◆ TEXT

»»

# Efahrung mit Openseamap Karten auf Lowrance Elite 5/7



## ulf (7. Juli 2015)

*Erfahrung mit Openseamap Karten auf Lowrance Elite 5/7 gesucht*

Hallo

Da die See-Karten ja nicht gerade zu Schnäppchenpreisen zu haben sind wollte ich man fragen, wie eure Erfahrung mit Openseamap Karten auf den Lowrance Elite 5/7 Kombi Geräten ist. Besonders würde mich da die Zoom-Geschwindigkeit bzw. Bildaufbau, die Genaugigkeit und die Stabilität interessieren.

Danke und Gruß

Ulf


----------



## trza (16. Juli 2015)

*AW: Efahrung mit Openseamap Karten auf Lowrance Elite 5/7*

Dauert beim reinzoomen einen kurzen Augenblick 1-2sek. bei OSM Deutschland.at5 (variert natürlich je nach Kartengröße). Wenn Du nur ein Bundesland brauchst würde ich erstmal nur diesen Teilbereich downloaden (z.B. geofabrik).
Aber ansonsten eignen die sich in meinen Augen super als Hintergrund für Tiefenkarten oder auch einfach nur so. Vielleicht nicht perfekt aber für wenig Aufwand (downloaden und aufspielen) bekommt man dann schon sehr viel Input.
Aus eigener Erfahrung kann ich sagen, dass alles andere bei großen Gewässern schnell in Arbeit ausartet.

Hardware: LC Elite 7 Chirp (16GB sd)

««

◆ DATENBLOCK
»»

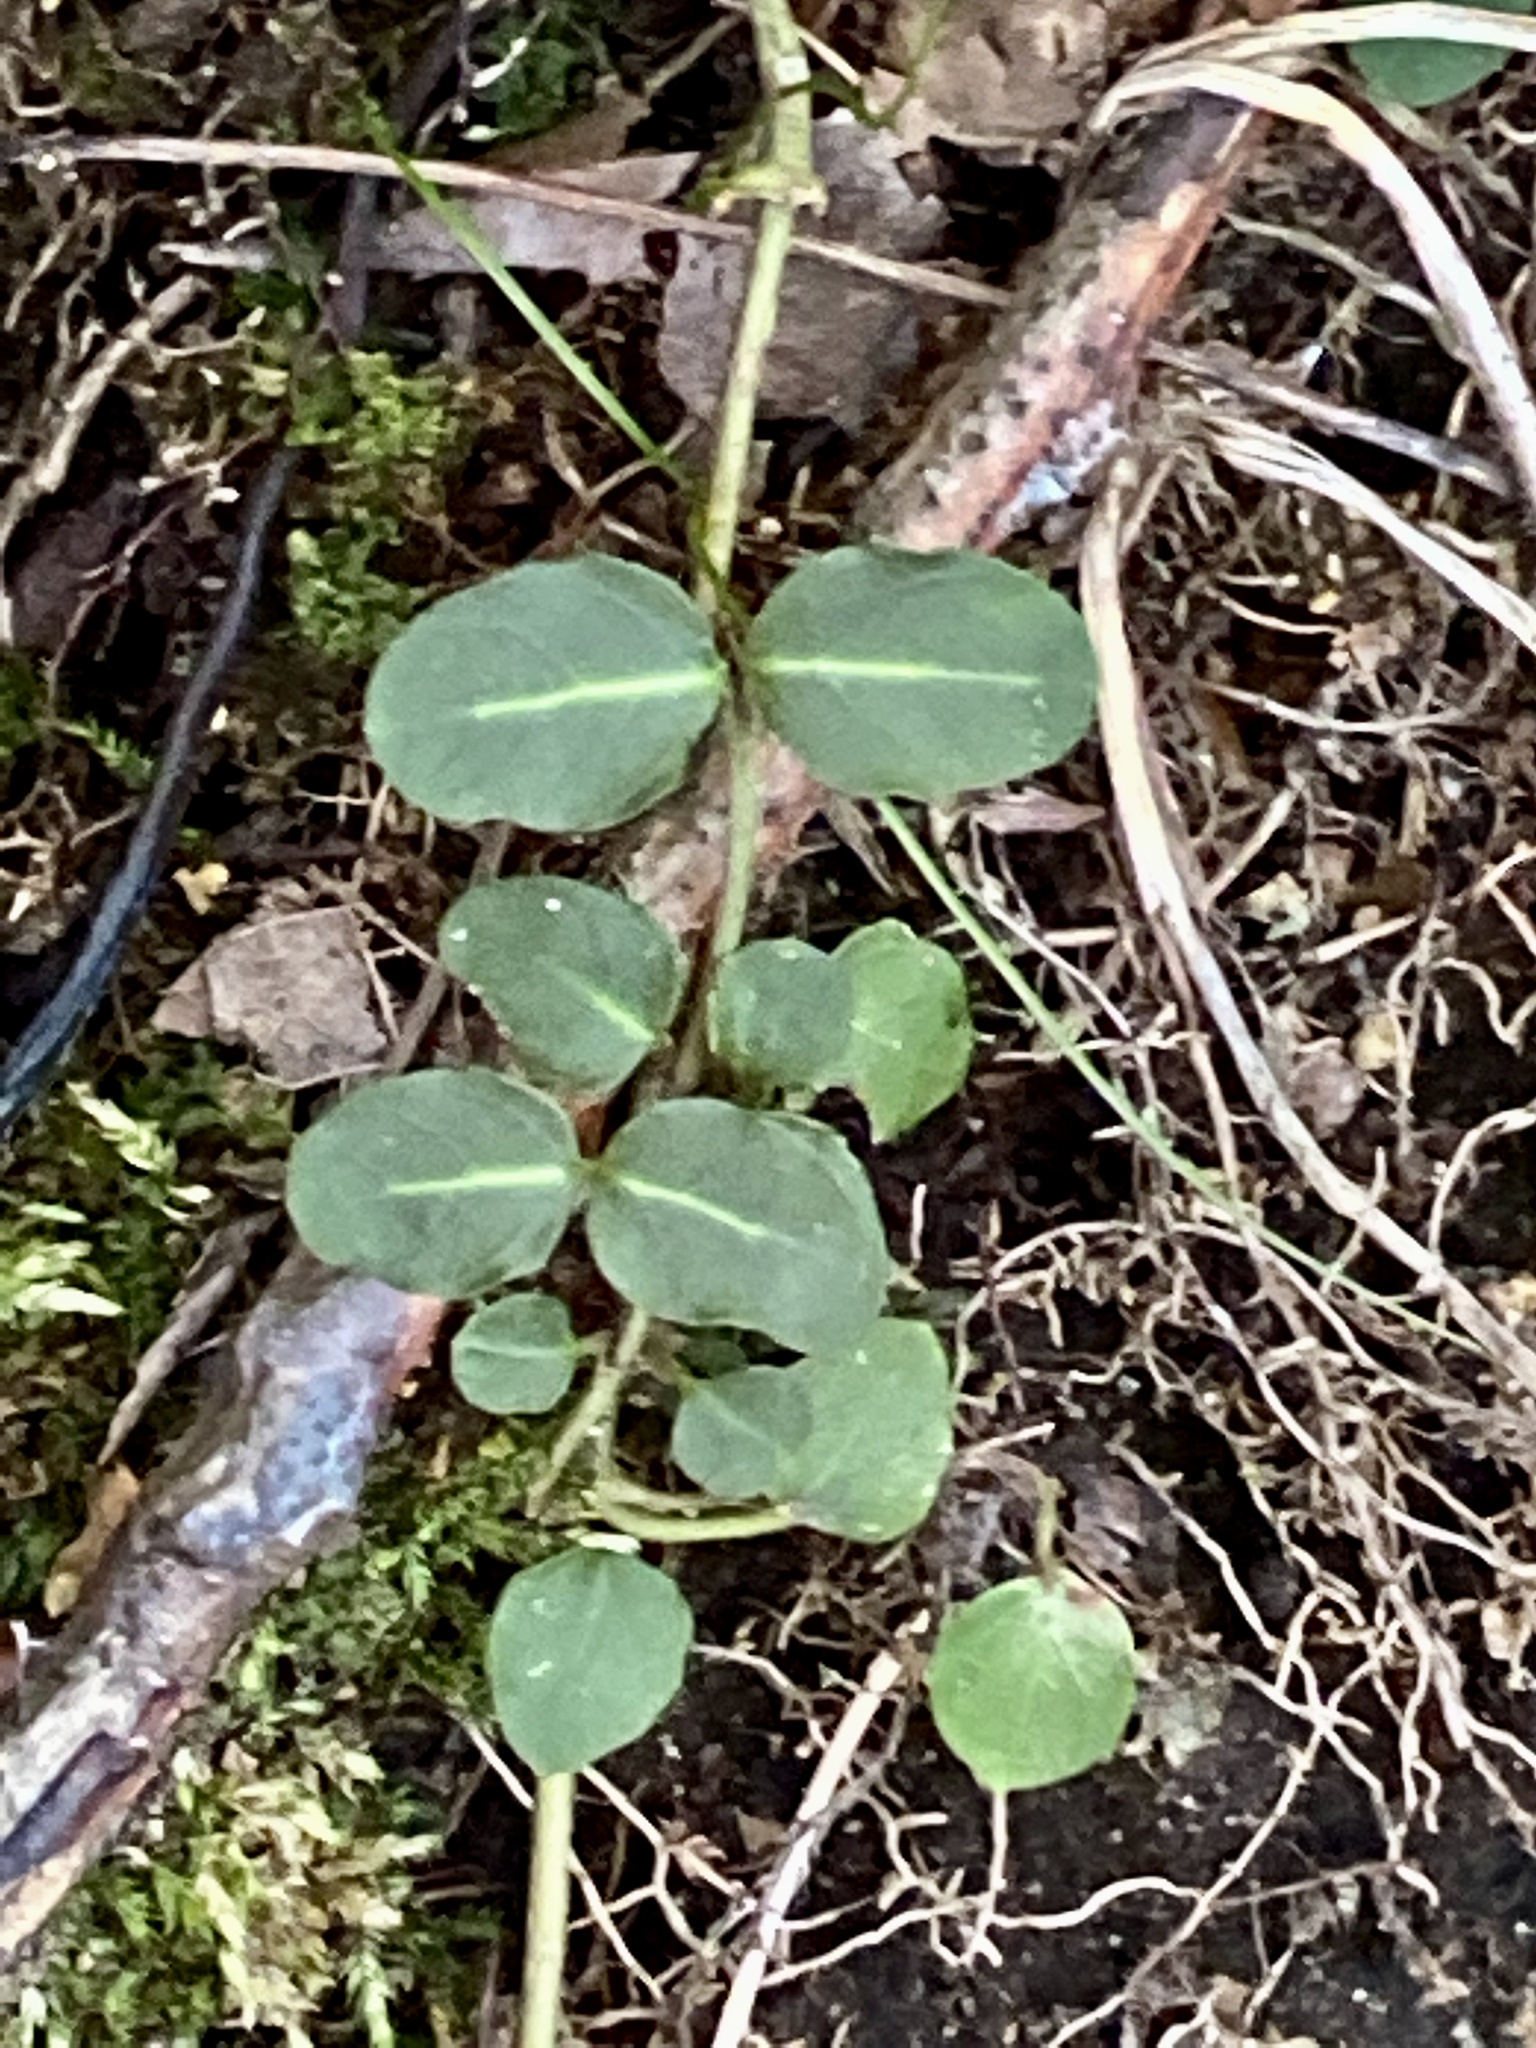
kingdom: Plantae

««

◆ AUFGABE
Gib aus dem Forenthread über Openseamap-Karten auf dem Lowrance Elite den Abschnitt von „## ulf (7. Juli“ bis „die Stabilität interessieren.“ wörtlich wieder.

◆ ANTWORT
## ulf (7. Juli 2015)

*Erfahrung mit Openseamap Karten auf Lowrance Elite 5/7 gesucht*

Hallo

Da die See-Karten ja nicht gerade zu Schnäppchenpreisen zu haben sind wollte ich man fragen, wie eure Erfahrung mit Openseamap Karten auf den Lowrance Elite 5/7 Kombi Geräten ist. Besonders würde mich da die Zoom-Geschwindigkeit bzw. Bildaufbau, die Genaugigkeit und die Stabilität interessieren.